2. ONS MILITAIRE SCHOEISEL EN IETS OVER KLEEDING1),
door A. M. SlEREVELT.
Nog een kleine zwakke poging wil ik wagen om onze Intendance
er van te overtuigen, dat het aan onze militairen verstrekte
schoeisel nog immer niet „je dat" is.
Wanneer zal er nu eindelijk eens gebroken worden met die
ellendige platteneuzenconstructie, waarmee men zich altijd blauwe
groote-teennagels loopt, als men passende modelschoenen
aantrekt en waarmee men zich de hielen kapot loopt, als men een
nummer g r o o t e r neemt om het eerste euvel te voorkomen. De
menschen verkiezen blijkbaar over het geheel genomen een te
groote schoen om het nadeel der passende schoenen te ontloopen.
Daardoor ontstaan de meeste voetwonden. Men heeft indertijd
dat schuiven van den hiel in de schoen trachten tegen te gaan
door de schoenen te voorzien van de ons bekende schoenriempjes,
die onmiddellijk door ieder rimboe-officier werden afgekeurd als
zijnde zeer hinderlijk en zelfs gevaarlijk in zwaar begroeid berg-
terrein. Ze werden dan ook gelukkig spoedig weer afgeschaft.

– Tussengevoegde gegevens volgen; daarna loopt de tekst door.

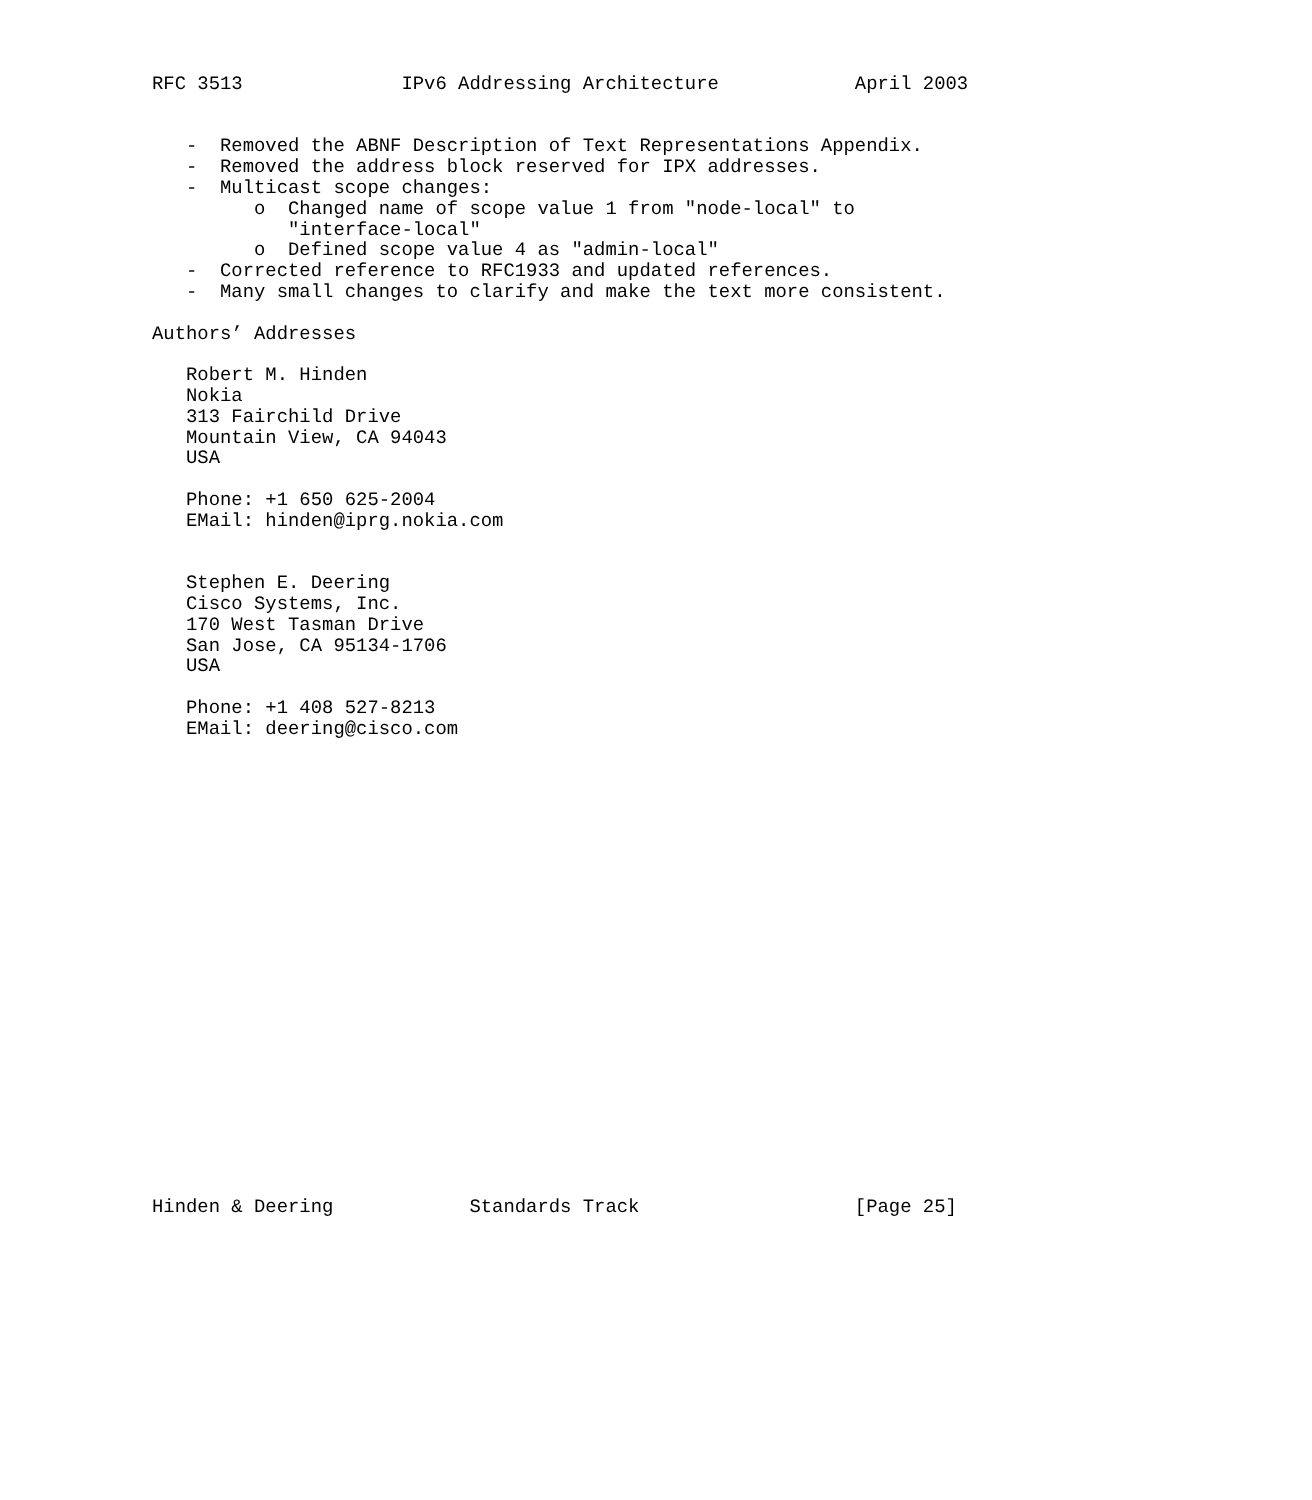RFC 3513              IPv6 Addressing Architecture            April 2003


   -  Removed the ABNF Description of Text Representations Appendix.
   -  Removed the address block reserved for IPX addresses.
   -  Multicast scope changes:
         o  Changed name of scope value 1 from "node-local" to
            "interface-local"
         o  Defined scope value 4 as "admin-local"
   -  Corrected reference to RFC1933 and updated references.
   -  Many small changes to clarify and make the text more consistent.

Authors’ Addresses

   Robert M. Hinden
   Nokia
   313 Fairchild Drive
   Mountain View, CA 94043
   USA

   Phone: +1 650 625-2004
   EMail: hinden@iprg.nokia.com


   Stephen E. Deering
   Cisco Systems, Inc.
   170 West Tasman Drive
   San Jose, CA 95134-1706
   USA

   Phone: +1 408 527-8213
   EMail: deering@cisco.com






















Hinden & Deering            Standards Track                   [Page 25]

Daar wij (nl. de in 1916 op W. Cerain dienende officieren) vol
klachten waren over het militaire schoeisel, want juist in het zware
bero-ferrein van Cerain kwamen bedoelde constructiefouten tot
uiting, kwam de toenmalige fgd. Gewestelijk Intendant op het
denkbeeld een paar schoenen te laten vermaken tot het door ons
voorgestane model, een model dat heusch niet nieuw was, gezien
de reeds lang bestaande Amerikaansche en Engelsche soorten van
voetbekleeding met haar hooge, harde neuzen. Dat vermaakte paar
schoenen werd opgezonden naar ik weet niet meer welke autoriteit,
als ik me goed herinner naar den Directeur van 's Lands Gevan
genis te Djokjakarta, waar onze militaire schoenfabrikanten wonen.
Niets meer van gehoord, althans niets meer er van gemerkt. De
mannen van de theorie vonden het zeker weer niet noodig om te
luisteren naar de mannen van de practijk, iets wat helaas zoo vaak
gebeurt.
Een massa menschen kunnen geen confectie-schoenen aan hun
voeten velen en daaronder zullen ook wel de noodige militairen
zijn. En dan daarbij nog te bedenken, dat die menschen lange
marschen moeten volhouden op confectie-schoenen van ondeug
delijke constructie! Hulde aan hen, die den marsch volbrengen,
al is het dan vaak met een pijnlijk gezicht.
Ik hoop van ganscher harte, dat bovenstaande iets bij zal kunnen
dragen tot de verbetering van het militaire schoeisel. Een poging
als deze kan altijd nog wel eens gewaagd worden, waar zulks
direct betreft een legerbelang, nl. de marschvaardigheid van dat
leger.
Ter publ. ontv. Juni 1922. Red. I. M. T.